Not all drivers use snd_pcm_lib_malloc_pages() and
runtime->dma_buffer_p->bytes might not be a multiple of PAGE_SIZE.
On the other hand if it is mmap-able, the underlying buffer must be a
multiple of PAGE_SIZE. So a simple memset(..., PAGE_ALIGN(size)) should
work.
But we'd risk breaking drivers that do not reserve the remainder of the
page and use it for something else.
Maybe what we need is a check that runtime->dma_area is page aligned and
runtime->dma_bytes is a multiple of PAGE_SIZE. With a warning at first
and then turn this into a error a year later or so.

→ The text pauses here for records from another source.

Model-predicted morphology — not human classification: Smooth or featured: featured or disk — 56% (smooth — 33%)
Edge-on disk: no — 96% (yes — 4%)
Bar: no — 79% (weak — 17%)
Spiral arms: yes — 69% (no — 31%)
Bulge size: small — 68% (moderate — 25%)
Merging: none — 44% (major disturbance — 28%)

> + memset(runtime->dma_area, 0, size);
> + }
>
> snd_pcm_timer_resolution_change(substream);
> snd_pcm_set_state(substream, SNDRV_PCM_STATE_SETUP);
On Thu, 17 Dec 2020 15:57:02 +0100,
Lars-Peter Clausen wrote:
>
> On 12/17/20 3:24 PM, Takashi Iwai wrote:
> > On Thu, 17 Dec 2020 14:16:48 +0100,
> > Lars-Peter Clausen wrote:
> >> On 12/17/20 12:06 PM, Takashi Iwai wrote:
> >>> On Thu, 17 Dec 2020 11:59:23 +0100,
> >>> Lars-Peter Clausen wrote:
> >>>> On 12/17/20 10:55 AM, Takashi Iwai wrote:
> >>>>> On Thu, 17 Dec 2020 10:43:45 +0100,
> >>>>> Lars-Peter Clausen wrote:
> >>>>>> On 12/17/20 5:15 PM, Robin Gong wrote:
> >>>>>>> Since mmap for userspace is based on page alignment, add page alignment
> >>>>>>> for iram alloc from pool, otherwise, some good data located in the same
> >>>>>>> page of dmab->area maybe touched wrongly by userspace like pulseaudio.
> >>>>>>>
> >>>>>> I wonder, do we also have to align size to be a multiple of PAGE_SIZE
> >>>>>> to avoid leaking unrelated data?

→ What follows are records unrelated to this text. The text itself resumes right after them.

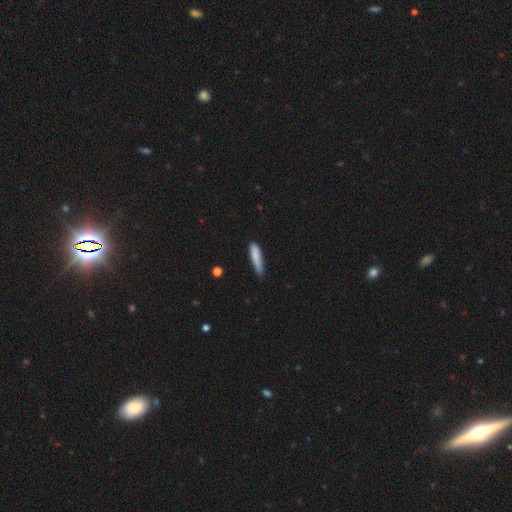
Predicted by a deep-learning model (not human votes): Smooth or featured?
  - smooth: 80% *
  - featured or disk: 13%
  - star or artifact: 7%
How rounded?
  - cigar-shaped: 82% *
  - in between: 17%
  - round: 2%
Merging?
  - none: 59% *
  - minor disturbance: 33%
  - major disturbance: 6%
  - merger: 3%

> >>>>> Hm, a good question. Basically the PCM buffer size itself shouldn't
> >>>>> be influenced by that (i.e. no hw-constraint or such is needed), but
> >>>>> the padding should be cleared indeed. I somehow left those to the
> >>>>> allocator side, but maybe it's safer to clear the whole buffer in
> >>>>> sound/core/memalloc.c commonly.
> >>>> What I meant was that most of the APIs that we use to allocate memory
> >>>> work on a PAGE_SIZE granularity. I.e. if you request a buffer that
> >>>> where the size is not a multiple of PAGE_SIZE internally they will
> >>>> still allocate a buffer that is a multiple of PAGE_SIZE and mark the
> >>>> unused bytes as reserved.
> >>>>
> >>>> But I believe that is not the case gen_pool_dma_alloc(). It will
> >>>> happily allocate those extra bytes to some other allocation request.
> >>>>
> >>>> That we need to zero out the reserved bytes even for those other APIs
> >>>> is a very good additional point!
> >>>>
> >>>> I looked at this a few years ago and I'm pretty sure that we cleared
> >>>> out the allocated area, but I can't find that anymore in the current
> >>>> code. Which is not so great I guess.
> >>> IIRC, we used GFP_ZERO in the past for the normal page allocations,
> >>> but this was dropped as it's no longer supported or so.
> >>>
> >>> Also, we clear out the PCM buffer in hw_params call, but this is for
> >>> the requested size, not the actual allocated size, hence the padding
> >>> bytes will remain uncleared.
> >> Ah! That memset() in hw_params is new.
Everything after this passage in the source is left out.